Structure adds scalability a look beyond networks
I am taking a course on Network Systems Foundations. In the addressing part of the internet protocol class, the professor said a quote that powerfully caught my attention:
Given that Structure Adds Scalability
• In Ethernet we saw tables had 1 entry per destination
• That doesn’t scale to billions of devices worldwide
• Solution — add structure to addresses so devices can be grouped
I love when I can reference patterns across systems in software and this one hits that spot! Let’s see which other areas this principle becomes relevant beyond network addressing:
Databases
- Indexing: Instead of searching through every record, databases use structured indexes (e.g., B-trees, hash indexes) to quickly locate data. This allows databases to scale to billions of records while maintaining fast query performance.
- Sharding: adds structure to data distribution, allowing for horizontal scaling.
- Database systems like Cassandra use structured partitioning strategies to distribute data across nodes. This allows for horizontal scaling to handle massive datasets.
Caching strategies
- Implementing structured caching layers (e.g., L1, L2, L3 caches) improves performance at scale.

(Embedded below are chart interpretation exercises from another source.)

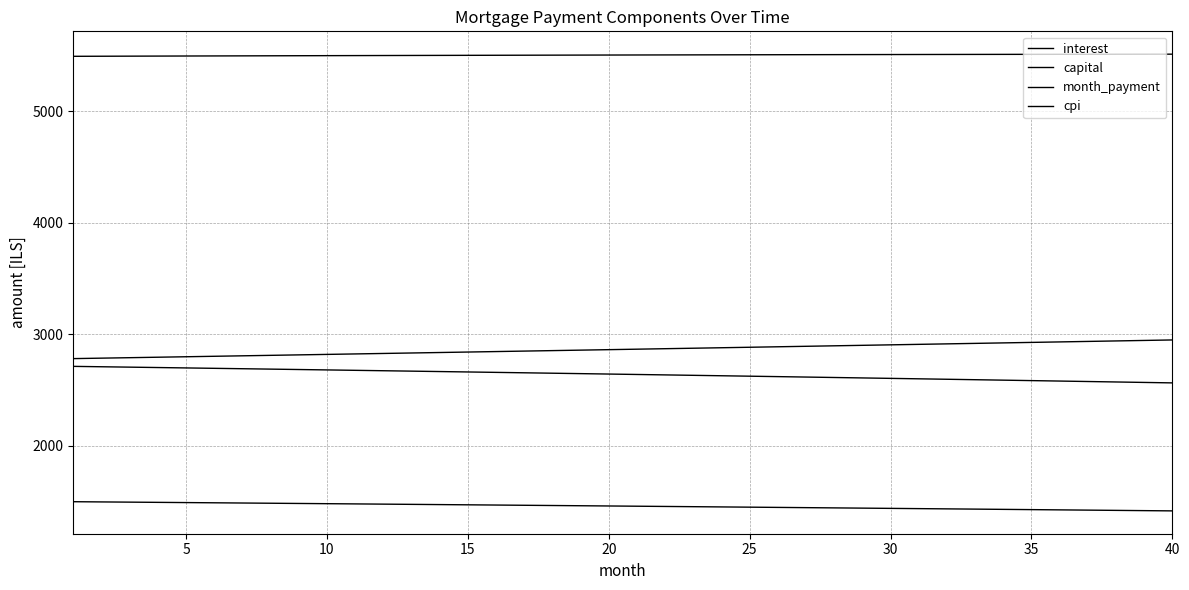

Reading left to right, list all the values displayed in this chart.

interest: 2712.4	2708.9	2705.4	2701.9	2698.4	2694.8	2691.3	2687.7	2684.1	2680.5	2676.9	2673.2	2669.6	2665.9	2662.2	2658.5	2654.8	2651.0	2647.2	2643.5	2639.7	2635.8	2632.0	2628.2	2624.3	2620.4	2616.5	2612.6	2608.6	2604.7	2600.7	2596.7	2592.7	2588.7	2584.6	2580.6	2576.5	2572.4	2568.3	2564.1
capital: 2781.9	2786.1	2790.3	2794.5	2798.7	2802.9	2807.1	2811.3	2815.5	2819.7	2824.0	2828.2	2832.4	2836.7	2840.9	2845.2	2849.5	2853.7	2858.0	2862.3	2866.6	2870.9	2875.2	2879.5	2883.8	2888.2	2892.5	2896.8	2901.2	2905.5	2909.9	2914.3	2918.6	2923.0	2927.4	2931.8	2936.2	2940.6	2945.0	2949.4
month_payment: 5494.3	5495.0	5495.7	5496.4	5497.1	5497.7	5498.4	5499.0	5499.6	5500.2	5500.8	5501.4	5502.0	5502.6	5503.1	5503.7	5504.2	5504.7	5505.3	5505.8	5506.3	5506.8	5507.2	5507.7	5508.1	5508.6	5509.0	5509.4	5509.8	5510.2	5510.6	5511.0	5511.3	5511.7	5512.0	5512.4	5512.7	5513.0	5513.3	5513.6
cpi: 1498.1	1496.1	1494.2	1492.3	1490.3	1488.3	1486.3	1484.4	1482.4	1480.4	1478.3	1476.3	1474.3	1472.2	1470.2	1468.1	1466.1	1464.0	1461.9	1459.8	1457.7	1455.5	1453.4	1451.3	1449.1	1447.0	1444.8	1442.6	1440.4	1438.2	1436.0	1433.8	1431.6	1429.4	1427.1	1424.8	1422.6	1420.3	1418.0	1415.7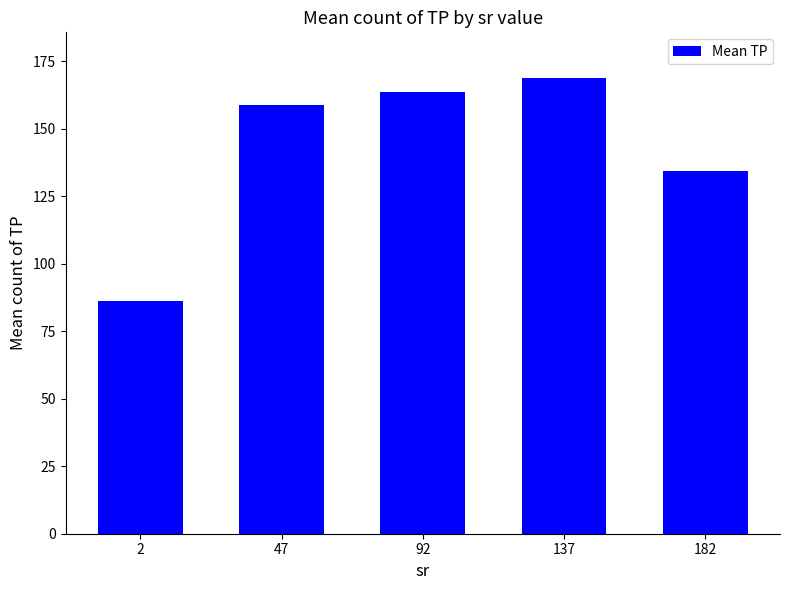

Does the chart contain any negative values?

No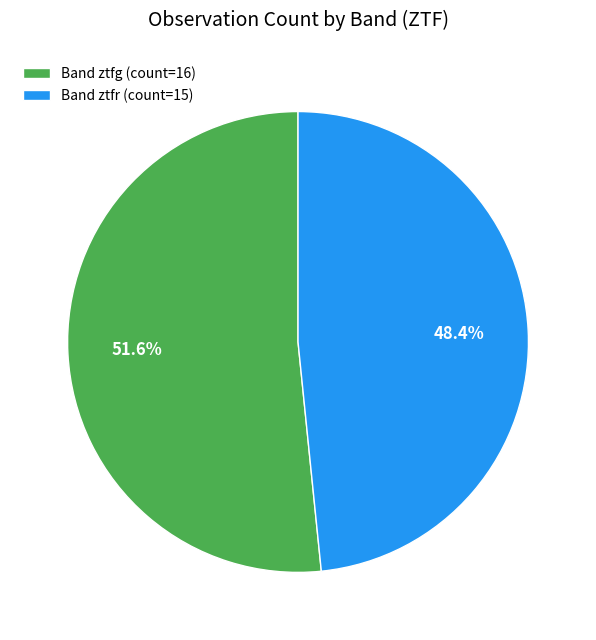

Which category has the biggest portion of the pie?

Band ztfg (count=16)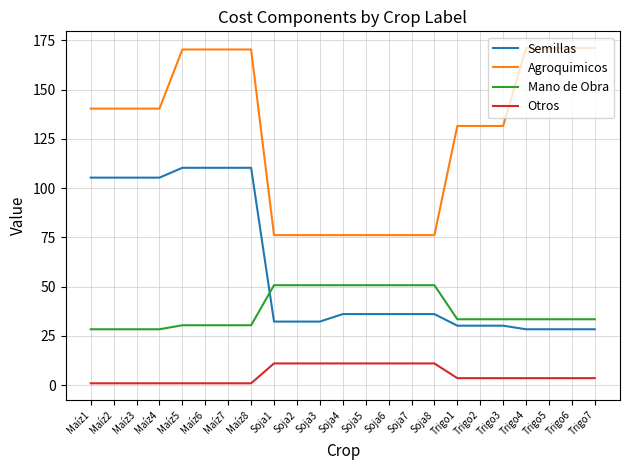

The value of Agroquimicos at Maíz7 is 223.7. True or false?

False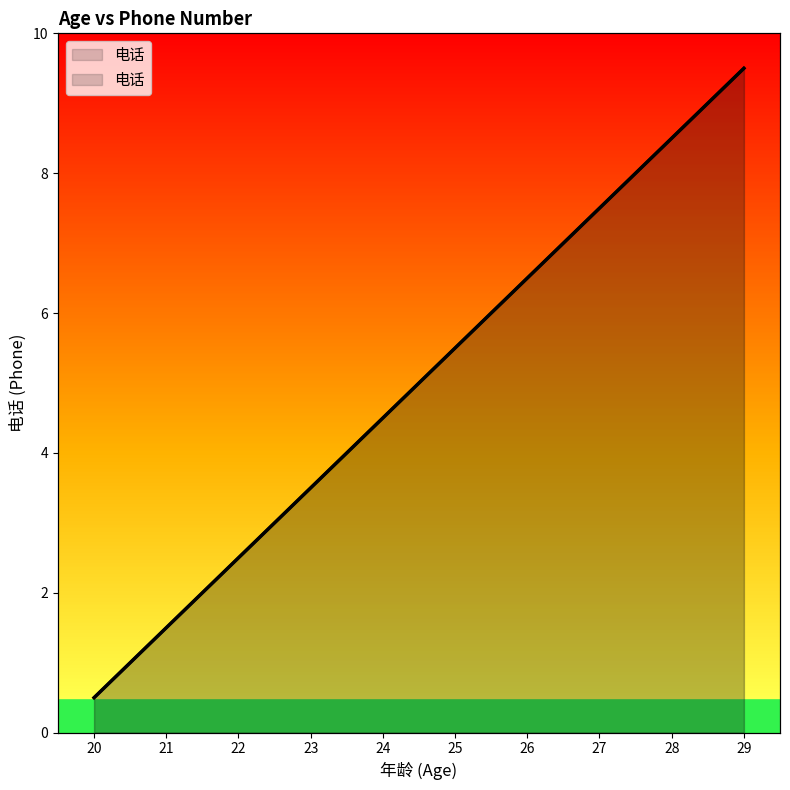

True or false: the data has more than 0 interior local peaks.

False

- Hierarchical Caching: Implementing multi-level cache structures (e.g., memory, SSD, HDD) improves performance at scale. Example: CDNs use hierarchical caching to serve content closer to users.
Event-Driven architecture
- Structuring applications around events and message queues allows for better decoupling and scalability of components.
Domain-Driven Design (DDD)
- Structuring software around business domains improves scalability of complex business logic.
API Design
- Structuring APIs with clear hierarchies and versioning improves scalability and maintainability. Example: `/api/v1/users/{userId}/posts` provides a clear structure for accessing resources.
Microservices
- Breaking down a monolithic application into structured, smaller services allows for better scalability.
- Each service can be scaled independently based on its specific load.
Load balancing
- Using algorithms (e.g., consistent hashing) for load balancing allows for better distribution of requests across servers.
Containerization and Orchestration
- Structuring applications into containers and using orchestration tools like Kubernetes allows for better scalability and management of complex distributed systems.
Scalability of device data at Netflix
At Netflix I worked on a large migration of an existing application storing device data. The new system needed to tackle new business use cases like games, handle a higher volume of data and each data object required to add more fields. We proposed and implemented a new data model using Protocol Buffer messages for binary data storage and used the Key Value store abstraction of Netflix’s Data Gateway abstractions.
The use of a structured approach to data storage with protobuf format’s efficient serialization and compact data representation introduced several benefits:
- Cost savings: The new system, using Key Value service, allowed us to store significantly more data at less than 60% of the cost of our previous Cassandra clusters.
- Product innovation: The protobuf data model approach enabled additional features like granular device management, which improved synchronization between device states and user actions. It also eased the development of new functionalities, including new capabilities for device state management and offline data processing. This demonstrates how a well-structured system can scale not just in terms of data volume, but also in its ability to support evolving feature sets and use cases.
- Increase maintainability: The new structured approach leveraged the latest version of service frameworks and data gateway abstractions. This standardized, up-to-date infrastructure improved maintainability and scalability by following established best practices and receiving regular updates and making it easier to make framework updates, the new system now runs in Java 21.
Recognizing principles like adding structure for scalability helps us identify common & powerful patterns across different domains in software development. It expands our mental models about scalable software design and guides our approach to solving complex problems in system architecture. I am always excited to learn about new applications of this principle. How have you leveraged structure to enhance scalability in your projects?